I have a friend interning at Hadoop over the summer. I'm particularly interested in how their business model will work. Their branch of Hadoop I believe is being offered for free, and they're basically cloud computing consultants with the goal of customizing Hadoop for different industries/clients. It's a huge market opportunity.
Running a consulting firm around Hadoop and related technologies makes a lot of sense, but taking VC funding to do so is surprising, IMHO (Cloudera are backed by Accel and Greylock). A consulting firm has relatively small capital requirements, but is fundamentally less scalable than a "product" firm: to make 2x revenue, you need ~2x the staff. I'm curious to see whether they'll be able to achieve the sort of returns that a typical VC expects if they stick to a purely-consulting business model.
Cloudera have taken ~$11M in VC funding so far[1]; is there really ~$110M in profit to be made off Hadoop consulting, training and support in the medium term? I wonder.
One possibility is that they're using consulting to build revenue and mindshare in the short-term, and using the capital they've raised to launch something more substantial in the longer-term (say, running their own cloud/hosted Hadoop service).
It was great to have Pete Skomoroch speak about this at the hadoop meetup in DC. I am really glad that it is being shared with the rest of the community now. Cloudera is collecting good use cases and providing innovative ideas in their blog. Thanks again for sharing Pete.
Why are you loading the processed data on MySQL tables? I am not sure about how much MySQL would scale, given that wikipedia has ~3million articles. Like I said, I am working on a similar problem right now and we are trying to avoid MySQL. Did you guys consider HBase or other big-table like implementations?
The live site trendingtopics.org is using MySQL for all 3 million articles and it handles it pretty well with the right indexing, bulk loads, and memcached.

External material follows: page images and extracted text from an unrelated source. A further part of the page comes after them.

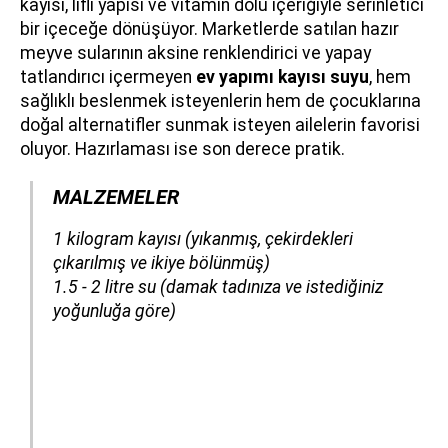
kayısı, lifli yapısı ve vitamin dolu içeriğiyle serinletici
bir içeceğe dönüşüyor. Marketlerde satılan hazır
meyve sularının aksine renklendirici ve yapay
tatlandırıcı içermeyen
ev yapımı kayısı suyu
, hem
sağlıklı beslenmek isteyenlerin hem de çocuklarına
doğal alternatifler sunmak isteyen ailelerin favorisi
oluyor. Hazırlaması ise son derece pratik.
MALZEMELER
​​​​​​1 kilogram kayısı (yıkanmış, çekirdekleri
çıkarılmış ve ikiye bölünmüş)
1.5 - 2 litre su (damak tadınıza ve istediğiniz
yoğunluğa göre)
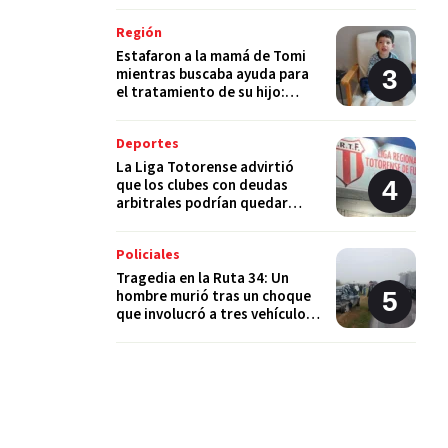
Región
Estafaron a la mamá de Tomi
mientras buscaba ayuda para
el tratamiento de su hijo:
"Solo quería darle una
oportunidad"
Deportes
La Liga Totorense advirtió
que los clubes con deudas
arbitrales podrían quedar
suspendidos
Policiales
Tragedia en la Ruta 34: Un
hombre murió tras un choque
que involucró a tres vehículos
en Luis Palacios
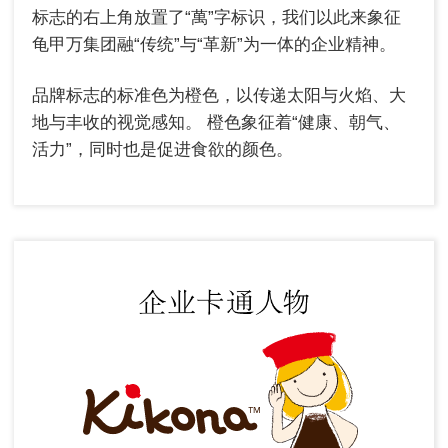
标志的右上角放置了“萬”字标识，我们以此来象征
龟甲万集团融“传统”与“革新”为一体的企业精神。
品牌标志的标准色为橙色，以传递太阳与火焰、大
地与丰收的视觉感知。
橙色象征着“健康、朝气、
活力”，同时也是促进食欲的颜色。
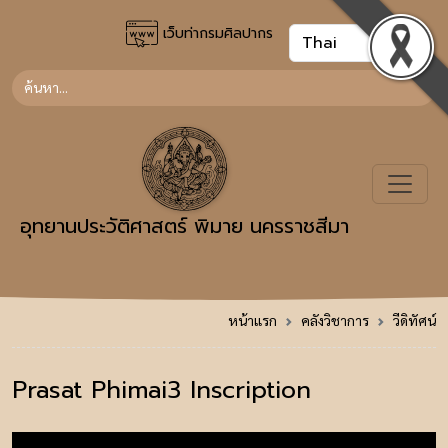
เว็บท่ากรมศิลปากร
อุทยานประวัติศาสตร์ พิมาย นครราชสีมา
หน้าแรก
คลังวิชาการ
วีดิทัศน์
Prasat Phimai3 Inscription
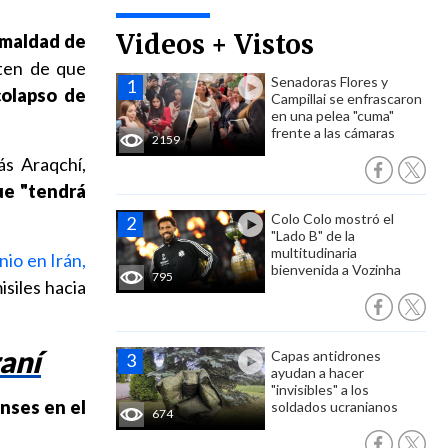
Videos + Vistos
 maldad de
ten de que
Senadoras Flores y
colapso de
Campillai se enfrascaron
en una pelea "cuma"
frente a las cámaras
2159
ás Araqchí,
ue "tendrá
Colo Colo mostró el
"Lado B" de la
multitudinaria
nio en Irán,
bienvenida a Vozinha
795
isiles hacia
aní
Capas antidrones
ayudan a hacer
"invisibles" a los
nses en el
soldados ucranianos
674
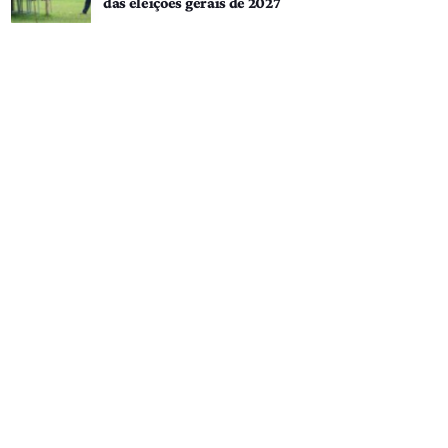
das eleições gerais de 2027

I built the initial demo in 10 days, so I choose Rails w/ MySQL mostly for simplicity and with the intention of adding Solr or Sphinx search. The way the data is stored (key value style w/ JSON timelines) was actually intended to lend itself to replacing MySQL with another fast big-table like datastore.
We're just using a single c1.medium instance for the database right now. Trendingtopics.org is a relatively low traffic, read-only site and most of the reads are for a handful of urls on the front page which can be cached.
Also, after processing the raw log data with Hadoop, we only need to store/lookup 3M records in the MySQL presentation layer, which is well within the capabilities of a tuned RDBMS. Many Rails sites are backed by MySQL, so I thought linking Hadoop/Hive to a common data workflow would make for a good example.
I've been hearing that recent improvements to HBase 0.20 could make it a contender: http://stackoverflow.com/questions/1022150/is-hbase-stable-a... and some high volume sites like Mahalo are already using it. That said, there are other alternative data stores (Cassandra, Voldemort, Tokyo Tyrant) that might be worth exploring if a database isn't cutting it for you.
Full source code on Github: http://github.com/datawrangling/trendingtopics/tree/master
Dataset on Amazon Public Data Sets: http://developer.amazonwebservices.com/connect/entry.jspa?ex...